The remainder of these notes are fromYoshin Amy Wilson who has researched our Soto Zen woman ancestor MItta, an early follower of Buddha and Mahaprajapati


Shakyamuni Buddha said to Mitta, you became a nun

Now become one who delights in friends,

Become morally skillful for the sake of

That unsurpassed safety from all

That holds you back.


From First Buddhist Women: Poems and Stories of Awakening by Susan Murcott


To be reborn among the gods

I fasted and fasted

every two weeks,

day eight, fourteen, fifteen

and a special day.


Now with a shaved head

And Buddhist robes

I eat one meal a day.

I don’t long to be a god.

There is no fear in my heart.


From Therigatha: Poems of the First Buddhist Women translated by Charles Hallisey


Mitta


Addressing herself, repeating what was spoken by the Buddha to her.

The name you are called by means friend, Mitta,

you became a nun out of faith,

now become one who delights in friends,

become morally skillful

for the sake of that unsurpassed safety from all that holds

you back.


Bio:


Mitta’s name means “friend.” Mitta was one of the Five Hundred, and is known for having become enlightened through her own strenuous effort in a very short time. A member of the Sakyan tribe, she was from the Sakyan capital of Kapilavatthu in Northern India. Notes from the Therigatha say she was a concubine of the future Buddha.


Resources:


First Buddhist Women:Poems and Stories of Awakening, by Susan Murcott,


Personal Response:


In these verses, Mitta speaks about the change from lay believer to ordained nun.

Mitta was driven by desire—to be reborn among the gods, in the body of a god. As a woman who worked in a harem within a caste system, physical beauty and appearance was highly valued, and a means of survival for her.


Mitta’s wish to have the body of a god—both male and perfect—to me, represents power as she understood it. craving—and what ideas of perfectionism does my mind conjure? Mitta clung to strict religious rites and I can identify with her impatience for personal change. Being with Mitta’s words, questions arise. When am I striving for relief from suffering of the mind?


What is happening when spiritual attainment comes up as a very rigorous schedule of fasting, as were the practices of her environment. The first verse suggests anxiety may have driven her strenuous practice. What is the middle way in practice? What is the right effort in this story?


Her strenuous effort brought about transformation.
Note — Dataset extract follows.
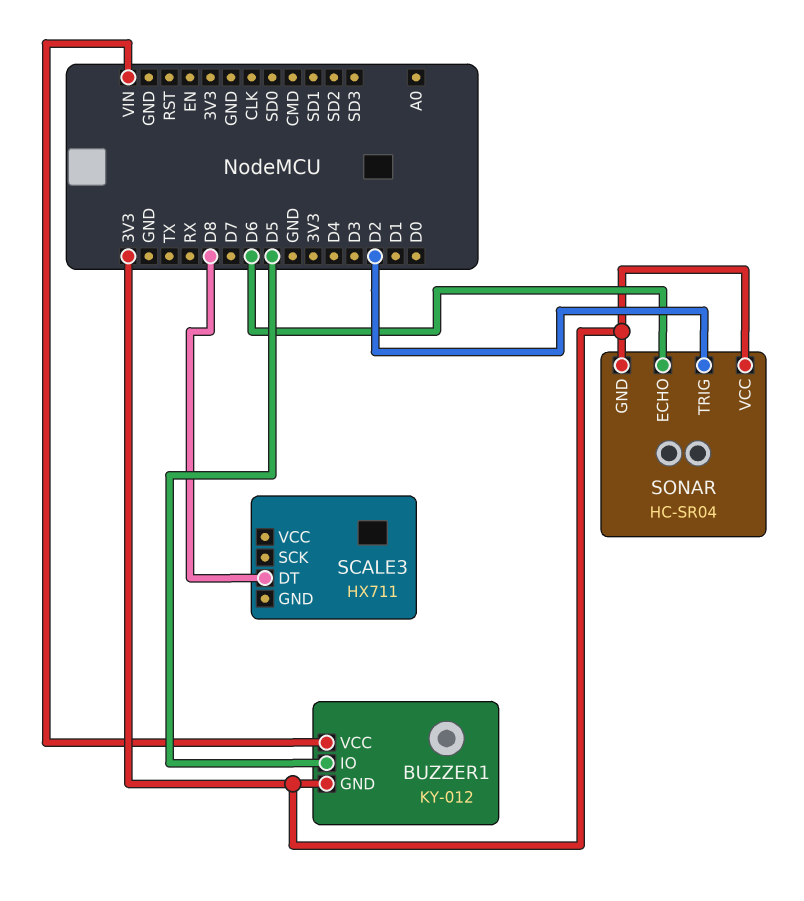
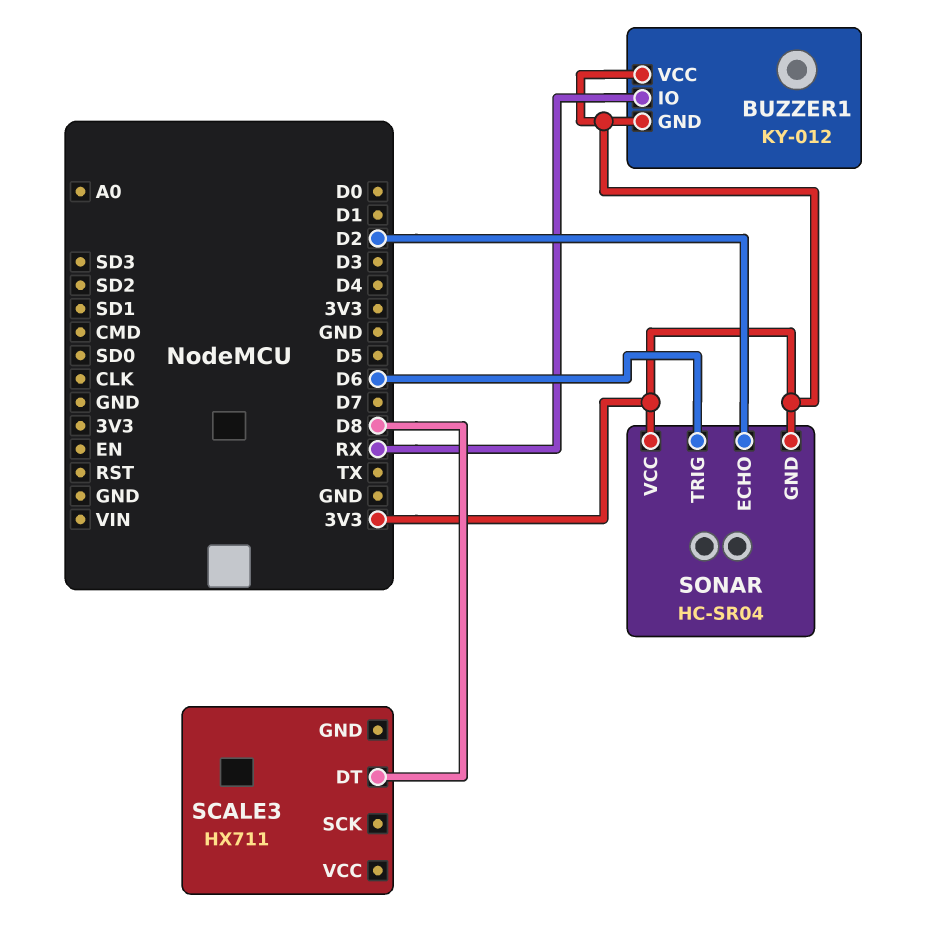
BUZZER1 pin IO: D5 -> RX
BUZZER1 pin VCC: VIN -> 3V3
SONAR pin ECHO: D6 -> D2
SONAR pin TRIG: D2 -> D6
As an ordained nun, in the second verse she looks back and can see the changes in herself—not only in her appearance and her lifestyle but in the genuine ease and peace and contentment she has found within.
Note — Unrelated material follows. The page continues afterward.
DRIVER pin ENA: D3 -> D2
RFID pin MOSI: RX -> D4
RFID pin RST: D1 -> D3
Her dharma name means friend, a teaching and path unto itself. It places her in relation to all beings as friend. It describes a path that has inherent joy and delight as skillful wisdom is developed. As a friend to all, she is in sangha with all beings, including her own mind.


Yoshin Amy Wilson


Fischer-Roshi was correct to act as he did along with so many others since the start of the current millennium, to record and give voice to these ancestors.